Lists must contain only records and only records of the same type.
Converters¶
If you are using NestedRecord as part of a series of ConversionKit conversions you will find these two converters very useful:
decodeNestedRecord()
Applies the decode() function to the value being converted and takes the same arguments as decode() apart from data which is obtained from the conversion’s .value attribute. Also takes a raise_on_error argument which defaults to True.
encodeNestedRecord()
Applies the encode() function to the value being converted and takes the same arguments as encode() apart from data which is obtained from the conversion’s .value attribute. Also takes a raise_on_error argument which defaults to True.
Partial Encoding and Decoding¶
Sometimes it is useful to be able to decode or encode just part of a strucutre, perhaps to pass one of those parts to a different converter.
To demonstrate this let’s create a data structure with more than two level’s of depth:
>>> encoded_data = encode({'group': [person]})
>>> print encoded_data
{'group[0].lastname': 'Gardner', 'group[0].address[0].city': 'London', 'group[0].address[0].country': 'UK', 'group[0].firstname': 'James'}
Let’s decode each depth of the encoded data and check it corresponds to each depth of the decoding.
>>> data = decode(encoded_data, depth=1)
>>> print data
{'group': [{'address[0].country': 'UK', 'lastname': 'Gardner', 'firstname': 'James', 'address[0].city': 'London'}]}
>>> encoded_person_data = data['group'][0]
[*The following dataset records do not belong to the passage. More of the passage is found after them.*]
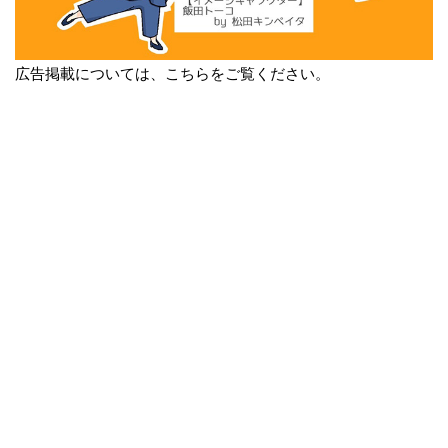
広告掲載については、こちらをご覧ください。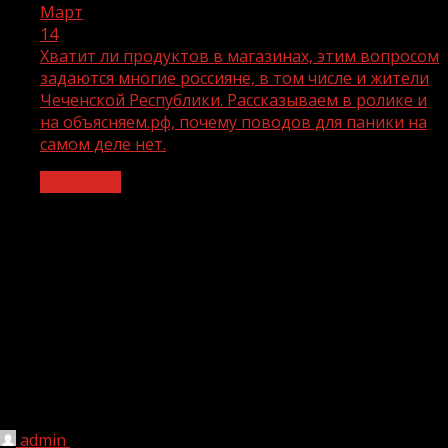
Март
14
Хватит ли продуктов в магазинах, этим вопросом
задаются многие россияне, в том числе и жители
Чеченской Республики. Рассказываем в ролике и
на объясняем.рф, почему поводов для паники на
самом деле нет.
Общество
Хватит ли продуктов в магазинах,
этим вопросом задаются многие
россияне, в том числе и жители
Чеченской Республики.
Рассказываем в ролике и на
объясняем.рф, почему поводов для
паники на самом деле нет.
admin
14.03.2022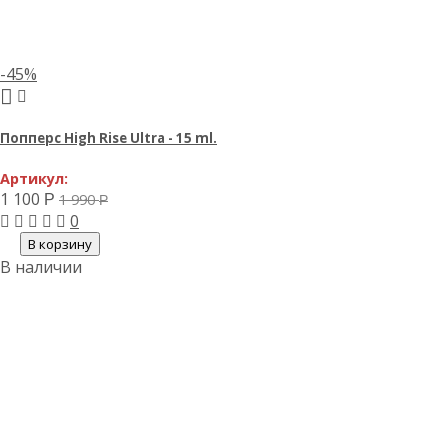
-45%
Попперс High Rise Ultra - 15 ml.
Артикул:
1 100
1 990
Р
Р
0
В корзину
В наличии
>>> person = decode(encoded_person_data, depth=1)
>>> print person
{'lastname': 'Gardner', 'firstname': 'James', 'address': [{'country': 'UK', 'city': 'London'}]}
Now let’s think about partial encoding, this encodes from the other end from the decoding so
>>> encode(
... data = {
... 'work': {
... 'contact[0].phone': '01234 567890',
... 'contact[0].mobile': '07574 123456',
... 'contact[1].phone': '43210 567890',
... 'contact[1].mobile': '47570 123456',
... 'project.name': 'Test Project',
... }
... },
... partial = True
... )
{'work.contact[1].mobile': '47570 123456', 'work.contact[1].phone': '43210 567890', 'work.contact[0].phone': '01234 567890', 'work.project.name': 'Test Project', 'work.contact[0].mobile': '07574 123456'}
Encoding Errors¶
When working with ConversionKit it can be useful to flatten an error structure into a similar format as the one described so far for nested structures of lists and records.
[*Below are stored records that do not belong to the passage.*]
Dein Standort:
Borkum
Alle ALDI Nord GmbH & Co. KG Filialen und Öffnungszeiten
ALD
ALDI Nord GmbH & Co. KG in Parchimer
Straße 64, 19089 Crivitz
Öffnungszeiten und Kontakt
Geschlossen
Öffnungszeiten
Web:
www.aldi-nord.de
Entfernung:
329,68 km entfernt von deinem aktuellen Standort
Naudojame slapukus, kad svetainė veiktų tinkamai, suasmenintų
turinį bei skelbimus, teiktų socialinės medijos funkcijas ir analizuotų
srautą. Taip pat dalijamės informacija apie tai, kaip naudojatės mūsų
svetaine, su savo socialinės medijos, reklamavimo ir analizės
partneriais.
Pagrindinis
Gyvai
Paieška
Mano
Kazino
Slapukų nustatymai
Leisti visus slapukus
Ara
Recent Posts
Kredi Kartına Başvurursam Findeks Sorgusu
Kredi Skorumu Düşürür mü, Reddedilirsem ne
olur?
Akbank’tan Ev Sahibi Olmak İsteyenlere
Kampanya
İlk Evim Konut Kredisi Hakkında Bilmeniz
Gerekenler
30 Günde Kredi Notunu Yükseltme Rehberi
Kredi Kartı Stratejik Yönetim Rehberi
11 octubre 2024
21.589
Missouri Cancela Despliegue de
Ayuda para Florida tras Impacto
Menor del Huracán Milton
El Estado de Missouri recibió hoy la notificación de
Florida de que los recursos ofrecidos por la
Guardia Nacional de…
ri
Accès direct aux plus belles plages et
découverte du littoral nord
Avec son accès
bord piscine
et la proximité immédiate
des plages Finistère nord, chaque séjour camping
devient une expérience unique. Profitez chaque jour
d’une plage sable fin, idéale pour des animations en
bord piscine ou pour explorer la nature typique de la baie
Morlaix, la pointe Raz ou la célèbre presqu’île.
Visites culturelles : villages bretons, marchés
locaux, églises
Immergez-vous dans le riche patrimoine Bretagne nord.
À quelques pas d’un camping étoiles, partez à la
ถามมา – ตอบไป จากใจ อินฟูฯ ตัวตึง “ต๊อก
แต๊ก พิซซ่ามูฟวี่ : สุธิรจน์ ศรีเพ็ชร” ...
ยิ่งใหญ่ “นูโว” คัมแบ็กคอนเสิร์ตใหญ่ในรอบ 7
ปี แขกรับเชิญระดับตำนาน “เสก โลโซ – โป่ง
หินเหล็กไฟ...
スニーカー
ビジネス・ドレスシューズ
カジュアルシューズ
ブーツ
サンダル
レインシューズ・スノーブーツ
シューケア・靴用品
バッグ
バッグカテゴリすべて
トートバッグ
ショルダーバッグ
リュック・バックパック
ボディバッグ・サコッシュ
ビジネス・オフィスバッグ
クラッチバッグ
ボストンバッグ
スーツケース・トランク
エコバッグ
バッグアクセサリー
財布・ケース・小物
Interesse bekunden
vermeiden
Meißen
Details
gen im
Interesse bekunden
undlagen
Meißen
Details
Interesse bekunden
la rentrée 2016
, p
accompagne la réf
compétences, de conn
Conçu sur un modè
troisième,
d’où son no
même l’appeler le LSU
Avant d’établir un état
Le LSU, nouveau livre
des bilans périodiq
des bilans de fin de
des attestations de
The difference with an error structure is that there needs to be an error message at each level of the structure in addition to the possibility of there being an error message at any point a value can normally occur.
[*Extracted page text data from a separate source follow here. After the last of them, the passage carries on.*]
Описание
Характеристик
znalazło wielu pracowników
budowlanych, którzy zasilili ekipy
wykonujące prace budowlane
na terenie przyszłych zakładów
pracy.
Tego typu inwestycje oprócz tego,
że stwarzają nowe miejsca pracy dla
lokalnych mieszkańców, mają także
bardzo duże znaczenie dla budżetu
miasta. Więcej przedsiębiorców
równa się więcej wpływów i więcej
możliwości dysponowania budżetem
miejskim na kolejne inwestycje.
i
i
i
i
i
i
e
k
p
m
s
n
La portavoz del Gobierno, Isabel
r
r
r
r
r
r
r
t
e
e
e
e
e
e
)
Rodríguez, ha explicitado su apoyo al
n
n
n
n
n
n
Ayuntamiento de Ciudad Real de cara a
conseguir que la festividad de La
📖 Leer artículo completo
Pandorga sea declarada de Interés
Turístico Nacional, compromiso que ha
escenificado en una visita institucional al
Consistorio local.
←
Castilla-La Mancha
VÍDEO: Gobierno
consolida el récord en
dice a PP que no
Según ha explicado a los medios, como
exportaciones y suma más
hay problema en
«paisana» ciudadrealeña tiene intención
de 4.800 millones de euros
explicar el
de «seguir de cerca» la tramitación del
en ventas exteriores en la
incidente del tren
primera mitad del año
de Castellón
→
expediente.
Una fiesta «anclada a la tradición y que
To assist with this, NestedRecord provides the following function:
encode_error(conversion, )
Notice that the function actually takes a ConversionKit Conversion object as its argument.
Here’s an example:
>>> from nestedrecord import encode_error
>>> from recordconvert import toRecord, toListOfRecords
>>> from conversionkit import Conversion, noConversion
>>> from stringconvert import unicodeToInteger
>>> person = {
... 'firstname': 'James',
... 'lastname': 'Gardner',
... 'address': [
... {
... 'building_number': u'this should be an integer',
... 'city': u'London',
... 'country': u'UK',
... }
... ]
... }
>>> to_person = toRecord(
... converters = dict(
... firstname=noConversion(),
... lastname=noConversion(),
... address=toListOfRecords(
... toRecord(
... converters = dict(
... building_number=unicodeToInteger(),
... city=noConversion(),
... country=noConversion(),
... )
... )
... )
... ),
... )
>>> conversion = Conversion(person).perform(to_person)
>>> conversion.successful
False
>>> from pprint import pprint
>>> pprint(encode_error(conversion))
{u'address': 'One of the items was not valid',
u'address[0]': 'The building_number field is invalid',
u'address[0].building_number': "invalid literal for int() with base 10: 'this should be an integer'"}
As you can see we now have three levels of errors one for each level in the chain. These errors can now be easily referenced in application code.